# Help with La Pavoni needed



## Xenopus (Jan 25, 2019)

Hi

I bought a used La Pavoni (old 2 switch model) a few months ago but am struggling. Some espressos/ristrettos come out beautifully but others are not good. And I just can't make microfoam for lattes. I've read hundreds of articles here and watched lots of YouTube videos but I'm still struggling. Is there anyone in this group who lives near me (I'm in Bromley, SE London/NW Kent) who'd be happy to spend half an hour showing me how to do it? - I'm retired so could visit anytime with my machine. Thanks, Andy.


----------



## Nopapercup (Nov 6, 2016)

I can't be much help with the milk as I don't drink it but by all accounts you should change the steaming tip to a one hole one.

With the shot, if you are making good shots occasionally and bad shots the rest of the time than one or more of your variables is changing. You need to try and keep everything as consistent as possible. I would buy a kilo of beans and get the hang of it before changing. Do you have temperature strips and are you using a good grinder?
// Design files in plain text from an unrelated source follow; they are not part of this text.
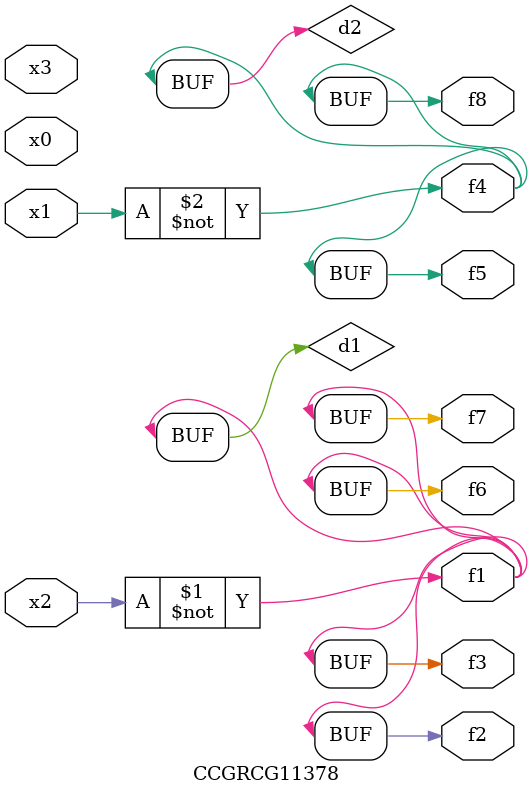
<source format=v>
module CCGRCG11378(
	input x0, x1, x2, x3,
	output f1, f2, f3, f4, f5, f6, f7, f8
);

	wire d1, d2;

	xnor (d1, x2);
	not (d2, x1);
	assign f1 = d1;
	assign f2 = d1;
	assign f3 = d1;
	assign f4 = d2;
	assign f5 = d2;
	assign f6 = d1;
	assign f7 = d1;
	assign f8 = d2;
endmodule

</source>
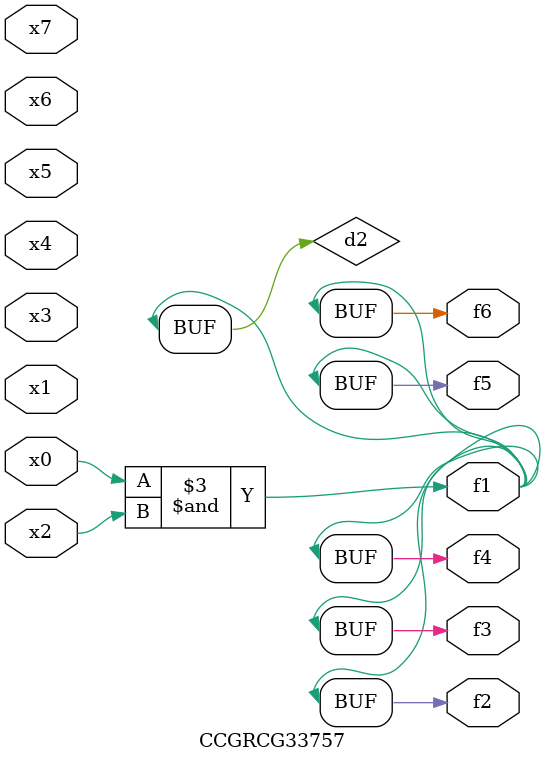
<source format=v>
module CCGRCG33757(
	input x0, x1, x2, x3, x4, x5, x6, x7,
	output f1, f2, f3, f4, f5, f6
);

	wire d1, d2;

	nor (d1, x3, x6);
	and (d2, x0, x2);
	assign f1 = d2;
	assign f2 = d2;
	assign f3 = d2;
	assign f4 = d2;
	assign f5 = d2;
	assign f6 = d2;
endmodule

</source>
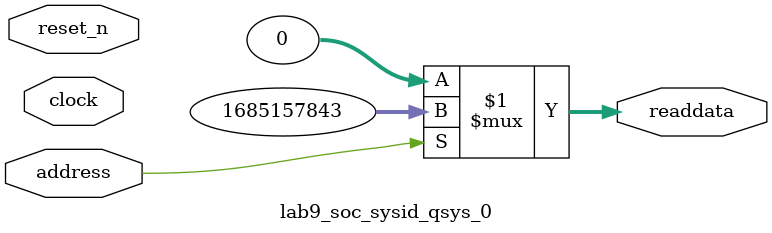
<source format=v>



// synthesis translate_off
`timescale 1ns / 1ps
// synthesis translate_on

// turn off superfluous verilog processor warnings 
// altera message_level Level1 
// altera message_off 10034 10035 10036 10037 10230 10240 10030 

module lab9_soc_sysid_qsys_0 (
               // inputs:
                address,
                clock,
                reset_n,

               // outputs:
                readdata
             )
;

  output  [ 31: 0] readdata;
  input            address;
  input            clock;
  input            reset_n;

  wire    [ 31: 0] readdata;
  //control_slave, which is an e_avalon_slave
  assign readdata = address ? 1685157843 : 0;

endmodule



</source>
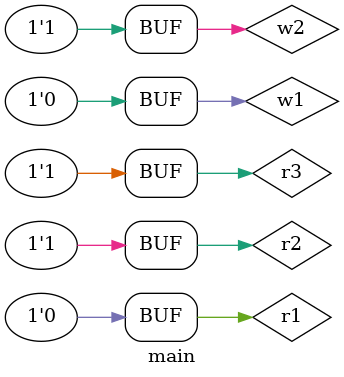
<source format=v>
module main;
	wire w1,w2,w3;
	reg r1,r2,r3;
	assign w1 = r1;
	assign w2 = r2;
	initial begin
		$monitor(w1,w2,w3,r1,r2,r3);
		r1 = 1'b0;
		r3 = !r1;
		#2
		r2 = 1'b0 | 1'b1; 
		r3 = (r2|r1)&r3;
	end
	always @(r1) begin
		#2 r2 = r1|r3;
	end
	always @(r2) begin
		#2 r2 = r1|r3;
	end
endmodule
</source>
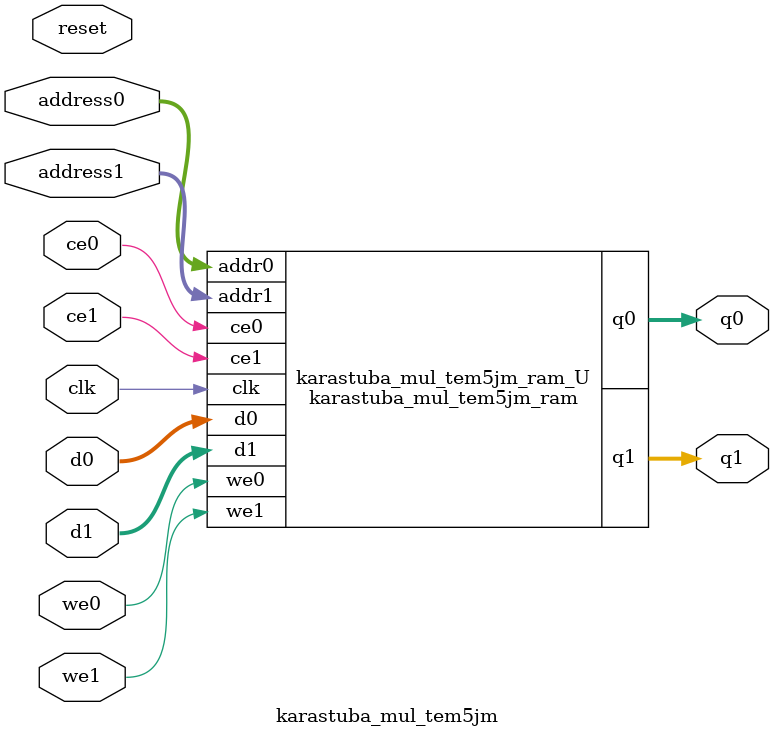
<source format=v>
`timescale 1 ns / 1 ps
module karastuba_mul_tem5jm_ram (addr0, ce0, d0, we0, q0, addr1, ce1, d1, we1, q1,  clk);

parameter DWIDTH = 32;
parameter AWIDTH = 7;
parameter MEM_SIZE = 128;

input[AWIDTH-1:0] addr0;
input ce0;
input[DWIDTH-1:0] d0;
input we0;
output reg[DWIDTH-1:0] q0;
input[AWIDTH-1:0] addr1;
input ce1;
input[DWIDTH-1:0] d1;
input we1;
output reg[DWIDTH-1:0] q1;
input clk;

(* ram_style = "block" *)reg [DWIDTH-1:0] ram[0:MEM_SIZE-1];




always @(posedge clk)  
begin 
    if (ce0) begin
        if (we0) 
            ram[addr0] <= d0; 
        q0 <= ram[addr0];
    end
end


always @(posedge clk)  
begin 
    if (ce1) begin
        if (we1) 
            ram[addr1] <= d1; 
        q1 <= ram[addr1];
    end
end


endmodule

`timescale 1 ns / 1 ps
module karastuba_mul_tem5jm(
    reset,
    clk,
    address0,
    ce0,
    we0,
    d0,
    q0,
    address1,
    ce1,
    we1,
    d1,
    q1);

parameter DataWidth = 32'd32;
parameter AddressRange = 32'd128;
parameter AddressWidth = 32'd7;
input reset;
input clk;
input[AddressWidth - 1:0] address0;
input ce0;
input we0;
input[DataWidth - 1:0] d0;
output[DataWidth - 1:0] q0;
input[AddressWidth - 1:0] address1;
input ce1;
input we1;
input[DataWidth - 1:0] d1;
output[DataWidth - 1:0] q1;



karastuba_mul_tem5jm_ram karastuba_mul_tem5jm_ram_U(
    .clk( clk ),
    .addr0( address0 ),
    .ce0( ce0 ),
    .we0( we0 ),
    .d0( d0 ),
    .q0( q0 ),
    .addr1( address1 ),
    .ce1( ce1 ),
    .we1( we1 ),
    .d1( d1 ),
    .q1( q1 ));

endmodule


</source>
Weighing in and out is also essential.

Im not currently in London to come help and if no one else is it may be worth taking a video of your routine so Pavoni owners on here can give you some feedback.


----------



## MartinB (May 8, 2011)

I had a lever machine a couple of years ago and i've recently returned to using one again, and enjoying the learning curve.

Echoing the above comment - definitely get a single hole steam tip, this will dramatically improve steaming of your milk into something that you can actually control! The stock 3/4 hole tip literally would heat my milk in about 30 seconds with little allowance for any kind of technique such as creating a whirlpool and plunging the wand to create texture.
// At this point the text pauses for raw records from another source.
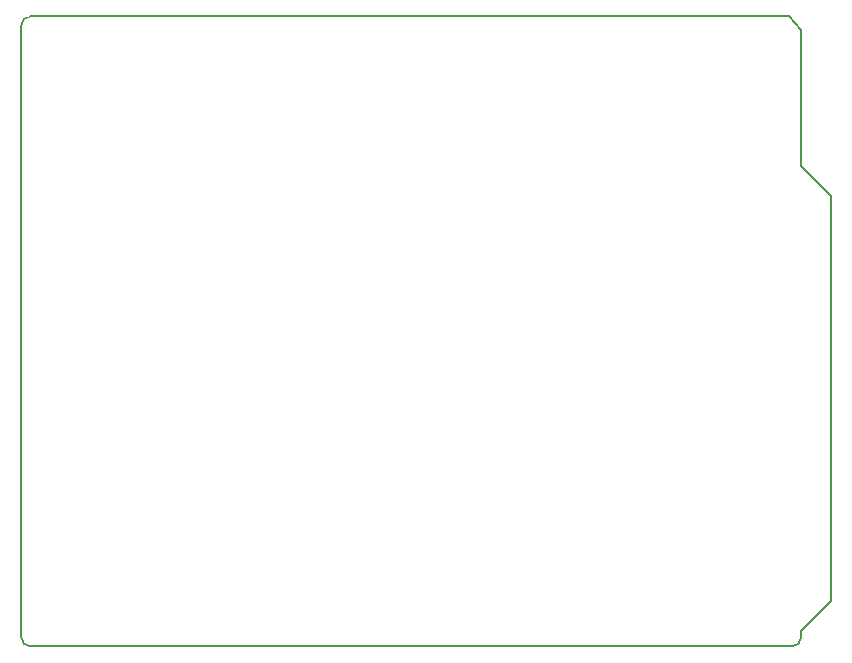
<source format=gm1>
%TF.GenerationSoftware,KiCad,Pcbnew,7.0.1-0*%
%TF.CreationDate,2023-03-23T13:45:05+11:00*%
%TF.ProjectId,ArduinoEnvironmentMonitorShield,41726475-696e-46f4-956e-7669726f6e6d,rev?*%
%TF.SameCoordinates,Original*%
%TF.FileFunction,Profile,NP*%
%FSLAX46Y46*%
G04 Gerber Fmt 4.6, Leading zero omitted, Abs format (unit mm)*
G04 Created by KiCad (PCBNEW 7.0.1-0) date 2023-03-23 13:45:05*
%MOMM*%
%LPD*%
G01*
G04 APERTURE LIST*
%TA.AperFunction,Profile*%
%ADD10C,0.150000*%
%TD*%
G04 APERTURE END LIST*
D10*
X166040000Y-59360000D02*
X168580000Y-61900000D01*
X100000000Y-99238000D02*
X100000000Y-47422000D01*
X168580000Y-61900000D02*
X168580000Y-96190000D01*
X165278000Y-100000000D02*
X100762000Y-100000000D01*
X166040000Y-49200000D02*
X166040000Y-47803000D01*
X100762000Y-46660000D02*
X163500000Y-46660000D01*
X100000000Y-99238000D02*
G75*
G03*
X100762000Y-100000000I762000J0D01*
G01*
X168580000Y-96190000D02*
X166040000Y-98730000D01*
X166040000Y-47803000D02*
X165024000Y-46660000D01*
X165024000Y-46660000D02*
X163500000Y-46660000D01*
X165278000Y-100000000D02*
G75*
G03*
X166040000Y-99238000I0J762000D01*
G01*
X166040000Y-49200000D02*
X166040000Y-59360000D01*
X166040000Y-98730000D02*
X166040000Y-99238000D01*
X100762000Y-46660000D02*
G75*
G03*
X100000000Y-47422000I0J-762000D01*
G01*
M02*

</source>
Again, echoing the above reply - Weighing in/out - invest in a pair of scales - eBay £5 jobbies will do, and weigh in and out. I've been experimenting with 14-17g of coffee recently (double basket) and still learning.

Temperature - the Pavoni is a relatively sensitive beast, i've popped a stick-on thermometer onto my grouphead and get it up to around 95 degrees, then removing portafilter and preparing the shot. Extraction is at around 95 degrees.

This is all still a learning curve, however these 3 elements help me to know what is going on with the machine and keeping an eye on repeatability/consistency.


----------



## Xenopus (Jan 25, 2019)

Thanks for the responses. I've ordered a strip thermometer for the grouphead and will report back the results. Yes I must weigh the beans! One (self imposed) problem I have is that I roast three types of bean every approx 10 days and then randomly blend them for each espresso so that no two coffees are exactly the same - this worked on my old machine (which I gather had a pressurised portafilter). I do this to avoid what I call "the lobster problem" - in Victorian times lobsters were so cheap that servants would have written into their contracts that they were NOT to be given lobster more than 3 times a week - in other words, even the most delicious foods in the world can become boring if we have them too often, thus "quality" must be defined as including variability or novelty (I know, I'm probably completely mad - "Zen and the Art of Motorcycle Maintenance" had a big impact on me as an impressionable student many moons ago).

I have now purchased 3 acorn nuts and drilled 1.4, 1.5 and 1.6mm holes in them and the 1.5mm single hole nut certainly gets me great foam that floats on the top but is too foamy for my morning latte art. I'll persevere with my micro-foaming technique and if necessary do as suggested and video it so that someone wiser than me can spot the error of my ways!

Thanks for the suggestions. I'm really enjoying this machine - occasionally (ie, by pure luck) one of my afternoon ristrettos comes out brilliantly, and that makes it all worthwhile!


----------